US House Democrats say Oman labor reform not enough

Washington Post | Tuesday, July 11, 2006

US House Democrats say Oman labor reform not enough

Reuters

WASHINGTON (Reuters) - U.S. Democrats opposed to a free trade pact with Oman said on Tuesday that new reforms to the Gulf Arab state’s labor laws fall short of what is needed to win their support for the agreement.

A royal decree issued late on Saturday by Omani Sultan Qaboos "appears to address fully only one of the 10 areas where Oman’s labor laws do not comply with basic international standards," Democrats on the House of Representatives Ways and Means Committee said in an analysis of the new legislation.

But a U.S. trade official defended the action as a step toward enacting reforms that Oman has promised by October 31.

"What they have essentially done is change their basic law and these royal decrees say now collective bargaining and lawful strikes are allowed," the official said, speaking to reporters on condition he not be identified.

The royal decree will be followed by government regulations that will flesh out the labor reforms, he said.

The full House is expected to vote this month on the pact with Oman, which the Bush administration describes as a strong ally. However, many Democrats who backed a free trade pact last year with another Gulf Arab state, Bahrain, are withholding their support for the Omani agreement.
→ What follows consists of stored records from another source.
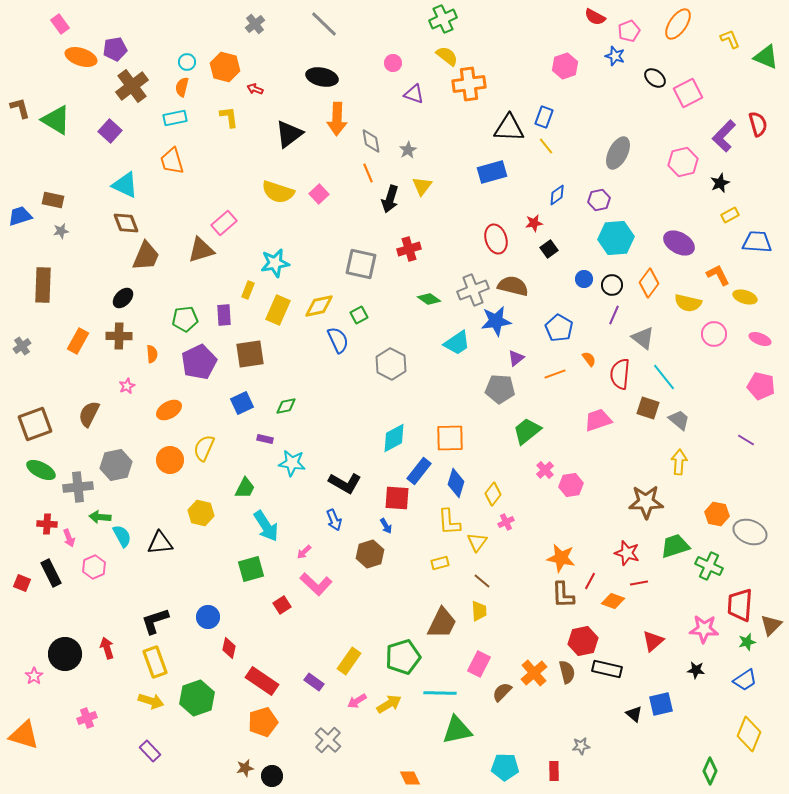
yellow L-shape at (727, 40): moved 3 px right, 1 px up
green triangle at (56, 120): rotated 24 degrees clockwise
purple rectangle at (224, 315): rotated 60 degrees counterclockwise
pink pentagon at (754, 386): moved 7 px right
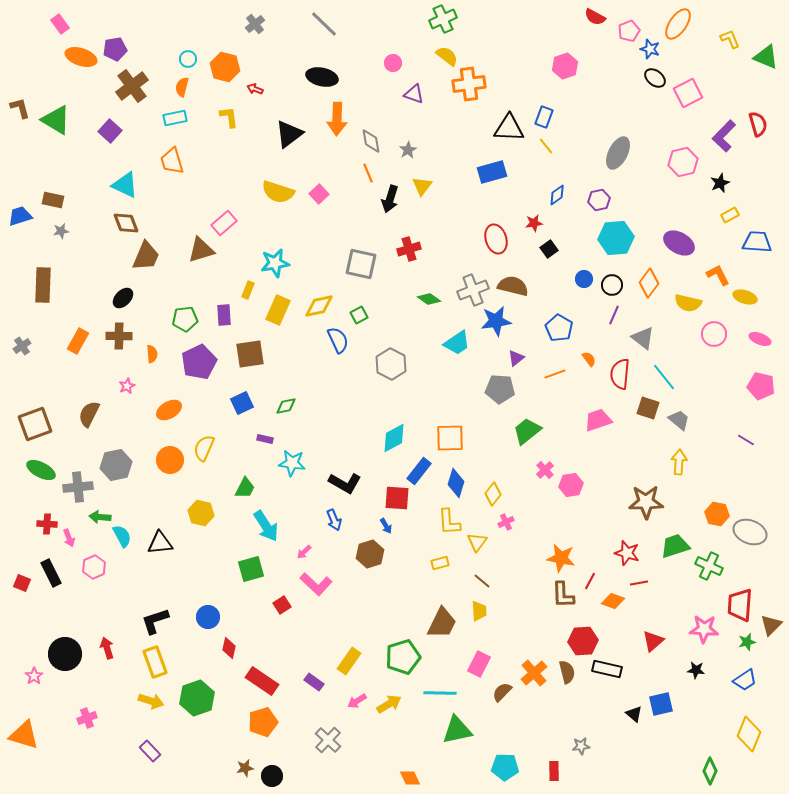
blue star at (615, 56): moved 35 px right, 7 px up
cyan circle at (187, 62): moved 1 px right, 3 px up
red hexagon at (583, 641): rotated 8 degrees clockwise
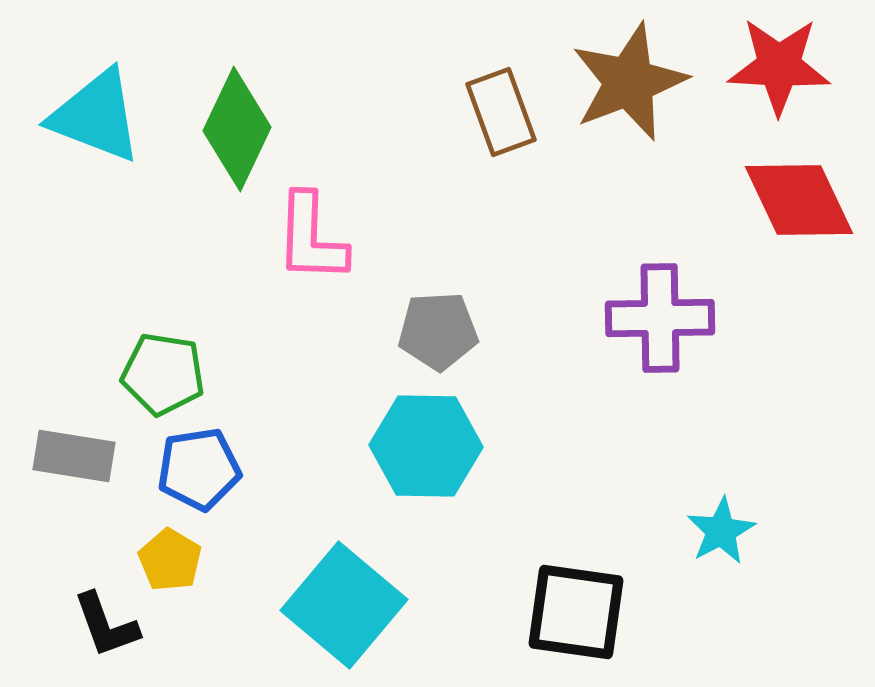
Oman has a population of about 3 million and foreigners make up about 75 percent of the private sector workforce.

The congressional Democrats said the July 8 royal decree fully addresses one concern by more than quadrupling fines to about $1,300 for the worst forms of child labor.

But they said a provision against forced labor was inadequate because it "does not address the withholding of workers’ documents" — a situation the State Department has said sometimes prevents foreign workers in Oman from changing jobs.

The royal decree only partly addresses concerns about anti-union discrimination and promises action on five other labor law deficiencies without providing any specifics, the Democrats said.

The Senate voted 60-34 last month in favor of the U.S.-Oman free trade agreement, but the House also must pass the measure for it to become law.

U.S. Secretary of State Condoleezza Rice and White House National Security Adviser Stephen Hadley will help make the case for the pact by stressing the national security benefits of a peaceful and prosperous Middle East, the U.S. trade official said.

"I think at the end of the day ... we’ll get a strong vote," he said.